L’arrivée au ravitaillement me rappelle l’ambiance CCCiste, avec la présence de tous ces bénévoles et randonneurs qui vous encouragent. Tout est sympathique, hormis la charcuterie qui n’aura pas résisté à l’assaut des UV d’un mois de juillet. Entre 2 cocas et une madeleine, un bénévole croit nous réconforter en nous annonçant les « derniers 16 km »…..une broutille !!
Le départ se fait par une longue relance qui met tout le monde d’accord… pas de folie. Puis la découverte du nouveau final, le col de Buffère. Un coin vraiment joli, mais qui démarre lui aussi par une montée raide et sèche, qui sera fatale à certains du groupe. Les bâtons sont vraiment utiles (environ 30% de l’effort soulagé par les bras..).
Le passage du col marque le retour sur Mônetier, qui se distingue déjà en contre bas. Beaucoup ont du mal a courir sur la première partie (DFCI qui écrase les cuisse). Enfin, après 5 km de ce long chemin 4x4, le retour se fait par un sentier en sous bois ombragé, habituellement emprunté. On relance un peu, histoire de pas trop se faire dépasser. Je croise un coureur ayant chuté, le genou bien amoché. Il finira sans doute en marchant.
Après 11h15mn d’effort, l’arrivée se fait juste à l’heure des remises des récompenses, sous les encouragements de clacla (ma douce) et de Lionel qui courait le 28km, … un peu surpris que seuls les 3 premiers montent sur le podium.. Ils auraient pu aller jusqu’au 271ème quand même !!!! Ma déception passera rapidement par l’embrassade de ma p’tite clacla.
Voilà. Un parcours très exigent( si si), qui peut vite devenir un calvaire si l’entraînement et la forme ne sont pas au rdv..
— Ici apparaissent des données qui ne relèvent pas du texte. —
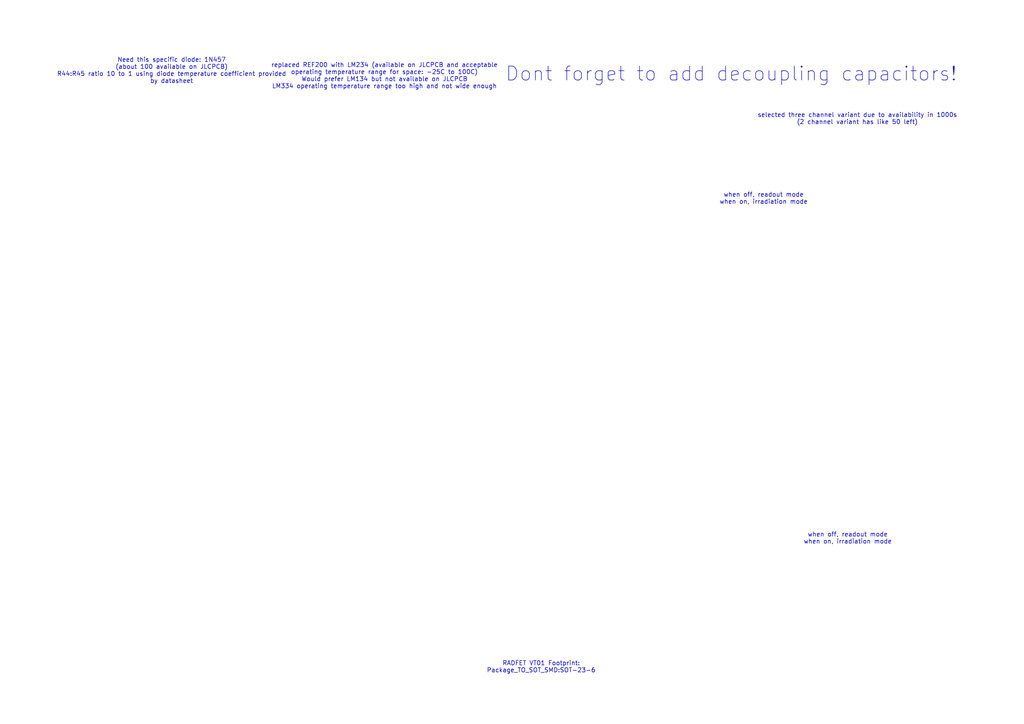
<source format=kicad_sch>
(kicad_sch
	(version 20250114)
	(generator "eeschema")
	(generator_version "9.0")
	(uuid "0d823a8b-e951-420b-9d42-66d977227f44")
	(paper "A4")
	(lib_symbols)
	(text "selected three channel variant due to availability in 1000s\n(2 channel variant has like 50 left)"
		(exclude_from_sim no)
		(at 248.666 34.544 0)
		(effects
			(font
				(size 1.27 1.27)
			)
		)
		(uuid "4c779546-e49d-4eb1-9cfc-46c8448c82b7")
	)
	(text "replaced REF200 with LM234 (available on JLCPCB and acceptable\noperating temperature range for space: -25C to 100C)\nWould prefer LM134 but not available on JLCPCB\nLM334 operating temperature range too high and not wide enough"
		(exclude_from_sim no)
		(at 111.506 22.098 0)
		(effects
			(font
				(size 1.27 1.27)
			)
		)
		(uuid "69bf6223-5023-47ec-979d-68ca93e827b3")
	)
	(text "Dont forget to add decoupling capacitors!"
		(exclude_from_sim no)
		(at 212.09 21.59 0)
		(effects
			(font
				(size 4.064 4.064)
			)
		)
		(uuid "a514a5e6-1f52-452e-ac83-518225786995")
	)
	(text "when off, readout mode\nwhen on, irradiation mode"
		(exclude_from_sim no)
		(at 221.488 57.658 0)
		(effects
			(font
				(size 1.27 1.27)
			)
		)
		(uuid "a52e3c58-f3a5-4be4-a0a8-337df8c645c6")
	)
	(text "RADFET VT01 Footprint:\nPackage_TO_SOT_SMD:SOT-23-6"
		(exclude_from_sim no)
		(at 156.972 193.548 0)
		(effects
			(font
				(size 1.27 1.27)
			)
		)
		(uuid "df3e988c-7035-43ca-ac86-eac8e18ec37c")
	)
	(text "when off, readout mode\nwhen on, irradiation mode"
		(exclude_from_sim no)
		(at 245.872 156.21 0)
		(effects
			(font
				(size 1.27 1.27)
			)
		)
		(uuid "e9a6fd11-702f-4a77-b32e-38770fe2d0c0")
	)
	(text "Need this specific diode: 1N457\n(about 100 available on JLCPCB)\nR44:R45 ratio 10 to 1 using diode temperature coefficient provided\nby datasheet"
		(exclude_from_sim no)
		(at 49.784 20.574 0)
		(effects
			(font
				(size 1.27 1.27)
			)
		)
		(uuid "ed9416ac-23fb-4424-bc1a-30fa84963034")
	)
)

</source>
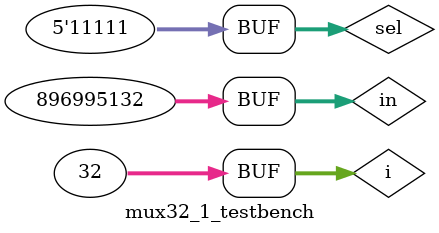
<source format=sv>
`timescale 1ns/10ps

module mux32_1 (
   output logic        out,
   input  logic [31:0] in,
   input  logic  [4:0] sel
);

   logic [3:0] mid;
   mux8_1 m0 (.out(mid[0]), .in(in[7:0]),   .sel(sel[2:0]));
   mux8_1 m1 (.out(mid[1]), .in(in[15:8]),  .sel(sel[2:0]));
   mux8_1 m2 (.out(mid[2]), .in(in[23:16]), .sel(sel[2:0]));
   mux8_1 m3 (.out(mid[3]), .in(in[31:24]), .sel(sel[2:0]));

   mux4_1 mOut (.out, .in(mid), .sel(sel[4:3]));
endmodule

module mux32_1_testbench ();
   logic        out;
   logic [31:0] in;
   logic  [4:0] sel;

   mux32_1 dut (.out, .in, .sel);

   integer i;
   initial begin
      in = 32'hCA88_F0C3;
      for (i = 0; i < 32; i++) begin
         sel = i; #10;
         assert(out == in[i]);
      end

      in = ~in;
      for (i = 0; i < 32; i++) begin
         sel = i; #10;
         assert(out == in[i]);
      end
   end
endmodule

</source>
Il reste que les paysages sont terribles, avec une succession panoramas hallucinants. Un trail, costaud, à faire et à refaire !!
Rafouille.
5 commentaires
Commentaire de riri51 posté le 15-07-2009 à 13:30:00
Félicitations rapha pour ce CR et pour ta performance...bonne fin de prépa UTMB!
Commentaire de akunamatata posté le 15-07-2009 à 13:38:00
Tres bien le récit plein d'humour, mais on sent quand meme que tu as du en ch..
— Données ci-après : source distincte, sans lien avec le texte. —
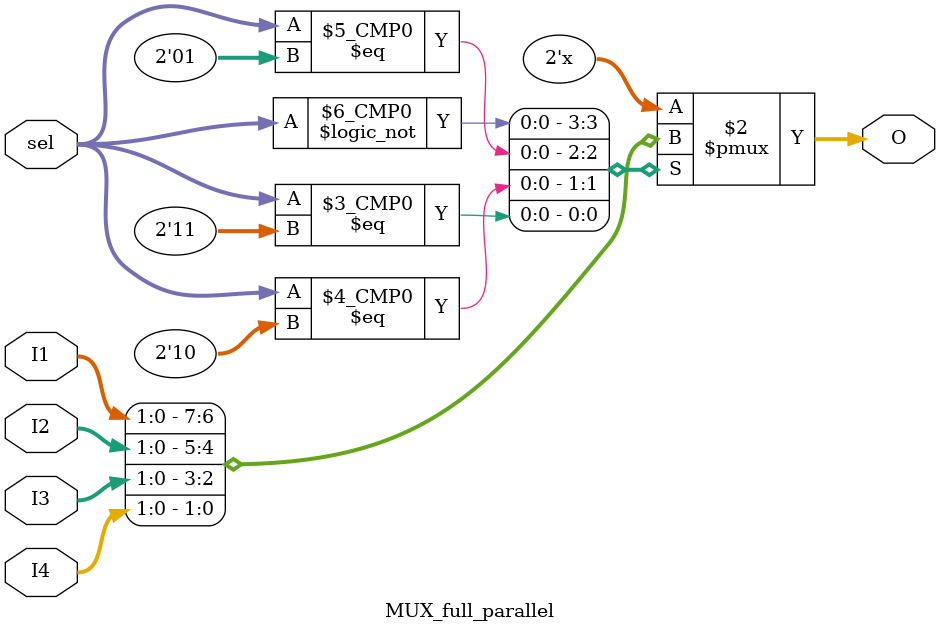
<source format=v>
`timescale 1ns / 1ps

module MUX_full_parallel(
    input [1:0] sel,
    input [1:0] I1,
    input [1:0] I2,
    input [1:0] I3,
    input [1:0] I4,
    output reg [1:0] O
    );
	 
	 always @ (sel or I1 or I2 or I3 or I4) begin
		case(sel)
			2'b00: O = I1;
			2'b01: O = I2;
			2'b10: O = I3;
			2'b11: O = I4;
		endcase
	 end
	 


endmodule

</source>
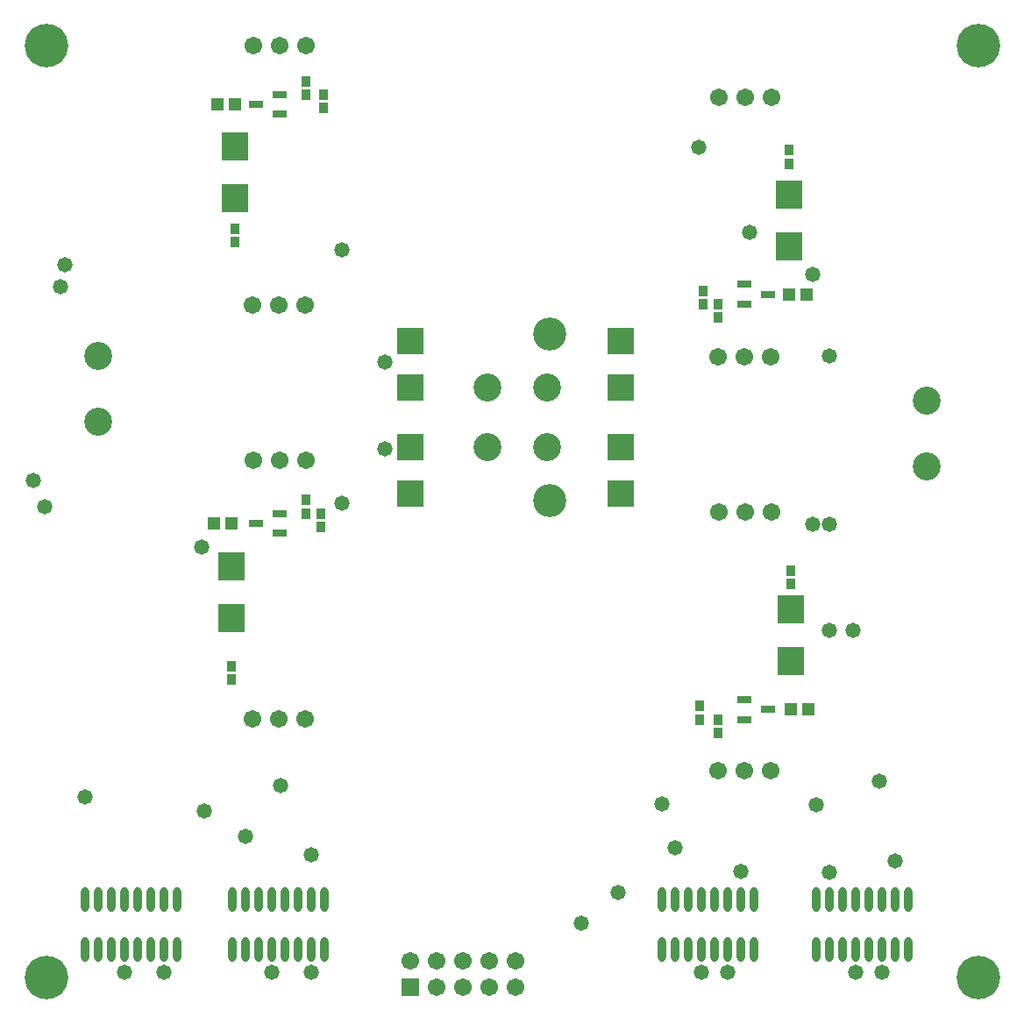
<source format=gbs>
%FSLAX24Y24*%
%MOIN*%
G70*
G01*
G75*
G04 Layer_Color=16711935*
%ADD10R,0.0276X0.0354*%
%ADD11R,0.0906X0.0906*%
%ADD12R,0.0354X0.0276*%
%ADD13R,0.0394X0.0433*%
%ADD14R,0.0591X0.0236*%
%ADD15C,0.0787*%
%ADD16C,0.0100*%
%ADD17C,0.0984*%
%ADD18C,0.1575*%
%ADD19C,0.0591*%
%ADD20C,0.1181*%
%ADD21R,0.0591X0.0591*%
%ADD22C,0.0500*%
%ADD23R,0.0906X0.0906*%
%ADD24R,0.0433X0.0394*%
%ADD25R,0.0906X0.0984*%
%ADD26R,0.0453X0.0236*%
%ADD27O,0.0236X0.0866*%
%ADD28C,0.0098*%
%ADD29C,0.0079*%
%ADD30C,0.0394*%
%ADD31C,0.0090*%
%ADD32C,0.0080*%
%ADD33R,0.0356X0.0434*%
%ADD34R,0.0986X0.0986*%
%ADD35R,0.0434X0.0356*%
%ADD36R,0.0474X0.0513*%
%ADD37R,0.0671X0.0316*%
%ADD38C,0.1064*%
%ADD39C,0.1655*%
%ADD40C,0.0671*%
%ADD41C,0.1261*%
%ADD42R,0.0671X0.0671*%
%ADD43C,0.0580*%
%ADD44R,0.0986X0.0986*%
%ADD45R,0.0513X0.0474*%
%ADD46R,0.0986X0.1064*%
%ADD47R,0.0533X0.0316*%
%ADD48O,0.0316X0.0946*%
D33*
X11843Y19620D02*
D03*
Y20132D02*
D03*
X12428Y19109D02*
D03*
Y19620D02*
D03*
X9018Y13819D02*
D03*
Y13307D02*
D03*
X9135Y30456D02*
D03*
Y29944D02*
D03*
X12512Y35039D02*
D03*
Y35550D02*
D03*
X11843D02*
D03*
Y36062D02*
D03*
X30220Y32924D02*
D03*
Y33435D02*
D03*
X26954Y28097D02*
D03*
Y27585D02*
D03*
X27528D02*
D03*
Y27073D02*
D03*
X30265Y16944D02*
D03*
Y17456D02*
D03*
X26800Y12308D02*
D03*
Y11796D02*
D03*
X27528D02*
D03*
Y11284D02*
D03*
D38*
X3937Y23100D02*
D03*
Y25600D02*
D03*
X21000Y22156D02*
D03*
Y24400D02*
D03*
X18756D02*
D03*
Y22156D02*
D03*
X35433Y21400D02*
D03*
Y23900D02*
D03*
D39*
X37402Y1969D02*
D03*
X1969Y37402D02*
D03*
Y1969D02*
D03*
X37402Y37402D02*
D03*
D40*
X11811Y11811D02*
D03*
X10811D02*
D03*
X9811D02*
D03*
X11811Y27559D02*
D03*
X10811D02*
D03*
X9811D02*
D03*
X29528Y9843D02*
D03*
X28528D02*
D03*
X27528D02*
D03*
X29559Y19685D02*
D03*
X28559D02*
D03*
X27559D02*
D03*
X11843Y21654D02*
D03*
X10843D02*
D03*
X9843D02*
D03*
X11843Y37402D02*
D03*
X10843D02*
D03*
X9843D02*
D03*
X29559Y35433D02*
D03*
X28559D02*
D03*
X27559D02*
D03*
X29528Y25591D02*
D03*
X28528D02*
D03*
X27528D02*
D03*
X15800Y2600D02*
D03*
X16800Y1600D02*
D03*
Y2600D02*
D03*
X17800Y1600D02*
D03*
Y2600D02*
D03*
X18800Y1600D02*
D03*
Y2600D02*
D03*
X19800Y1600D02*
D03*
Y2600D02*
D03*
D41*
X21130Y26435D02*
D03*
Y20120D02*
D03*
D42*
X15800Y1600D02*
D03*
D43*
X26772Y33543D02*
D03*
X22320Y4058D02*
D03*
X10550Y2167D02*
D03*
X26889Y2176D02*
D03*
X32750D02*
D03*
X4950D02*
D03*
X27889Y2180D02*
D03*
X33750Y2175D02*
D03*
X6450Y2172D02*
D03*
X12050Y2168D02*
D03*
X25889Y6929D02*
D03*
X7874Y18346D02*
D03*
X28389Y6026D02*
D03*
X31732Y5984D02*
D03*
X34250Y6417D02*
D03*
X9550Y7333D02*
D03*
X12050Y6651D02*
D03*
X33661Y9449D02*
D03*
X10866Y9291D02*
D03*
X3450Y8844D02*
D03*
X7992Y8307D02*
D03*
X25389Y8578D02*
D03*
X31250Y8533D02*
D03*
X23698Y5200D02*
D03*
X1496Y20866D02*
D03*
X2677Y29094D02*
D03*
X1929Y19882D02*
D03*
X2500Y28248D02*
D03*
X28701Y30315D02*
D03*
X31123Y28720D02*
D03*
X31732Y25630D02*
D03*
X31102Y19213D02*
D03*
X31732D02*
D03*
X31750Y15197D02*
D03*
X32638D02*
D03*
X14843Y25394D02*
D03*
Y22087D02*
D03*
X13228Y20000D02*
D03*
Y29646D02*
D03*
D44*
X23800Y24400D02*
D03*
Y26172D02*
D03*
X15800Y22156D02*
D03*
Y20384D02*
D03*
Y24400D02*
D03*
Y26172D02*
D03*
X23800Y22156D02*
D03*
Y20384D02*
D03*
D45*
X8349Y19246D02*
D03*
X9018D02*
D03*
X8465Y35176D02*
D03*
X9135D02*
D03*
X30889Y27959D02*
D03*
X30220D02*
D03*
X30935Y12170D02*
D03*
X30265D02*
D03*
D46*
X9018Y15652D02*
D03*
Y17620D02*
D03*
X9135Y31616D02*
D03*
Y33584D02*
D03*
X30220Y31764D02*
D03*
Y29795D02*
D03*
X30265Y15984D02*
D03*
Y14016D02*
D03*
D47*
X9957Y19246D02*
D03*
X10843Y18872D02*
D03*
Y19620D02*
D03*
X9957Y35176D02*
D03*
X10843Y34802D02*
D03*
Y35550D02*
D03*
X29413Y27959D02*
D03*
X28528Y28333D02*
D03*
Y27585D02*
D03*
X29413Y12170D02*
D03*
X28528Y12544D02*
D03*
Y11796D02*
D03*
D48*
X25389Y4945D02*
D03*
X25889D02*
D03*
X26389D02*
D03*
X26889D02*
D03*
X27389D02*
D03*
X27889D02*
D03*
X28389D02*
D03*
X28889D02*
D03*
X25389Y3055D02*
D03*
X25889D02*
D03*
X26389D02*
D03*
X26889D02*
D03*
X27389D02*
D03*
X27889D02*
D03*
X28389D02*
D03*
X28889D02*
D03*
X31250Y4945D02*
D03*
X31750D02*
D03*
X32250D02*
D03*
X32750D02*
D03*
X33250D02*
D03*
X33750D02*
D03*
X34250D02*
D03*
X34750D02*
D03*
X31250Y3055D02*
D03*
X31750D02*
D03*
X32250D02*
D03*
X32750D02*
D03*
X33250D02*
D03*
X33750D02*
D03*
X34250D02*
D03*
X34750D02*
D03*
X12550D02*
D03*
X12050D02*
D03*
X11550D02*
D03*
X11050D02*
D03*
X10550D02*
D03*
X10050D02*
D03*
X9550D02*
D03*
X9050D02*
D03*
X12550Y4945D02*
D03*
X12050D02*
D03*
X11550D02*
D03*
X11050D02*
D03*
X10550D02*
D03*
X10050D02*
D03*
X9550D02*
D03*
X9050D02*
D03*
X3450D02*
D03*
X3950D02*
D03*
X4450D02*
D03*
X4950D02*
D03*
X5450D02*
D03*
X5950D02*
D03*
X6450D02*
D03*
X6950D02*
D03*
X3450Y3055D02*
D03*
X3950D02*
D03*
X4450D02*
D03*
X4950D02*
D03*
X5450D02*
D03*
X5950D02*
D03*
X6450D02*
D03*
X6950D02*
D03*
M02*

</source>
Commentaire de Fimbur posté le 15-07-2009 à 13:46:00
MErci pour ton cr et bravo pour ta course,
Bonne récup pour l'UTMB,
Fimbur
Commentaire de joy posté le 15-07-2009 à 17:25:00
Bravo, la grande classe ce cr, au plaisir...
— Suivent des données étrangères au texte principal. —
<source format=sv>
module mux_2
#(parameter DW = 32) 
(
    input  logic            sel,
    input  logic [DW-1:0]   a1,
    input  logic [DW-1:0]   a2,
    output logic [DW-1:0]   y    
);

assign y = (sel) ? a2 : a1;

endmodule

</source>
Commentaire de Tano5himo posté le 20-07-2009 à 11:43:00
Bravo pour ta course et pour ton CR.
J'étais un de ceux qui avaient du mal à courir dans la première partie de la descente finale...Dés que je me mettais à courir, j'avais très mal au ventre et je devais remarcher. Dommage car les jambes n'étaient pas trop mal. Mais petit à petit la douleur est devenue supportable et j'ai pu finir en petite foulée...à 2 minutes derrière toi :)
Eric, 272ème.
PS: j'étais surpris du classement de Samuel B. mais grâce à ton CR, j'ai compris.